OK, I have pushed a rewritten pageLabel() function (in lib/PDF/Builder.pm) to GitHub. Please give it a try and see if it does what you need. The documentation has been updated, so be sure to read it. A new -style of nocounter has been added to suppress any incremented counter.

I have made some other changes in Builder.pm, working towards a 3.024 release, so I suggest that you get the new Builder.pm, and copy/paste just the pageLabel() routine (and POD) out of it into your existing 3.023's Builder.pm. Let me know how it turns out.

hisdeedsaredust commented 2 years ago

Almost tested as suggested – copying the whole of github head Builder.pm over my existing installation works just fine.

This works exactly as intended, thank you. From my earlier comment, the "it ought to be able to produce this":

 /PageLabels <<
 /Nums [
  0 << /St 1 >>
  2 << /P () /S /r /St 1 >>
 10 << /St 1 >>
 12 << /P () /S /D /St 1 >>
 42 << /St 1 >>
 44 << /P () /S /D /St 31 >>
140 << /St 1 >>
] >>

I can confirm that the page tree produced by 3.024 for my document is this:

/PageLabels <<
  /Nums [ 0 << /P () /St 1 >>
          2 << /P () /S /r /St 1 >>
         10 << /P () /St 1 >>
         12 << /P () /S /D /St 1 >>
         42 << /P () /St 1 >>
         44 << /P () /S /D /St 31 >>
        140 << /P () /St 1 >>
  ]
>>

which is functionally identical, when tested in Evince.

Thank you.

PhilterPaper commented 2 years ago

Are you explicitly specifying an empty -prefix string and -start 1? When I tested it, I wasn't getting the /P () and all the extra /St 1 entries. Not that they do any harm, but I'm curious.

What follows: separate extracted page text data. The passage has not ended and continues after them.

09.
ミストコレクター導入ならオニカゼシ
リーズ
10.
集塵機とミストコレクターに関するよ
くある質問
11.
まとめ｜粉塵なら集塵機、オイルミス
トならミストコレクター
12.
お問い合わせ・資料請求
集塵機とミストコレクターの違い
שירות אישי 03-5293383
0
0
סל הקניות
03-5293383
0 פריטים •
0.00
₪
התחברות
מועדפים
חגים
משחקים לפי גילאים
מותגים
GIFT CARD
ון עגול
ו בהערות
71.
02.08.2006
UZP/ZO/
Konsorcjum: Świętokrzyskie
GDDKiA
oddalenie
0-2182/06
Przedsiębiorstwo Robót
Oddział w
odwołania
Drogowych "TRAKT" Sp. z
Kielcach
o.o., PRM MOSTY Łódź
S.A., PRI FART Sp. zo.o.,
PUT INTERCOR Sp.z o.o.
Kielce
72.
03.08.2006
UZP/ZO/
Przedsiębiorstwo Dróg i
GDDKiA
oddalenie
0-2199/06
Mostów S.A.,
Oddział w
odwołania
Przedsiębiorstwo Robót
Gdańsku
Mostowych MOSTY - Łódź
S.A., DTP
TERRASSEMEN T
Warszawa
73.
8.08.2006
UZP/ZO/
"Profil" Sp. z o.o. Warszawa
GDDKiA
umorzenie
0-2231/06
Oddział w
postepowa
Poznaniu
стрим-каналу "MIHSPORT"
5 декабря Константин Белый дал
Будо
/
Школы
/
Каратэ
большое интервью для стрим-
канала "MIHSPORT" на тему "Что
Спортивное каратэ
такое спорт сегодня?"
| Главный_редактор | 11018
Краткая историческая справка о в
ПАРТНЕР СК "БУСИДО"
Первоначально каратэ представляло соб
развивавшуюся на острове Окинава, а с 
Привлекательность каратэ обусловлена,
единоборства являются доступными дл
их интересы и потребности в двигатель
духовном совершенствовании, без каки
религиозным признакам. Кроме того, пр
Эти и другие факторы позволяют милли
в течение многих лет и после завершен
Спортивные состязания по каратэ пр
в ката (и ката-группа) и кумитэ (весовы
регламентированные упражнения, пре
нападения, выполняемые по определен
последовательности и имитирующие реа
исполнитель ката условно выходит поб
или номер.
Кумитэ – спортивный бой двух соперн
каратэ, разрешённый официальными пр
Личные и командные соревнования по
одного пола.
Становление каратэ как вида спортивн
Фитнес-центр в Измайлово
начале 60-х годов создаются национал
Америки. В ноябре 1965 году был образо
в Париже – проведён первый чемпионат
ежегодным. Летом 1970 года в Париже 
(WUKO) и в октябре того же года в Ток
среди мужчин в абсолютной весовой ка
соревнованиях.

$pdf->pageLabel(0, { -style => 'nocounter' });     # 1-2 blank      0 << >>
$pdf->pageLabel(2, { -style => 'roman' });         # 3-10  i-viii   2 << /S /r >>
$pdf->pageLabel(10, { -style => 'nocounter' });    # 11-12 blank    10 << >>
$pdf->pageLabel(12, { });                          # 13-42 1-30     12 << /S /D >>
$pdf->pageLabel(42, { -style => 'nocounter' });    # 43-44 blank    42 << >>
$pdf->pageLabel(44, { -start => 31 });             # 45-140 31-126  44 << /S /D /St 31 >>
$pdf->pageLabel(140, { -style => 'nocounter' });   # 141+ blank     140 << >>
hisdeedsaredust commented 2 years ago

Yes, my script always calls pageLabel() with -prefix,-start and -style, with a comment above that says

# Don't think it makes any sense to minimise items in this dictionary to changed only

:-)

(I see that the current state of the my script doesn't match the minimised example I provided in the opening comment.)

PhilterPaper commented 2 years ago

OK then, everything seems to be accounted for. This change will be in the next (3.024) release, which I hope to have out by the end of December. Closing this ticket.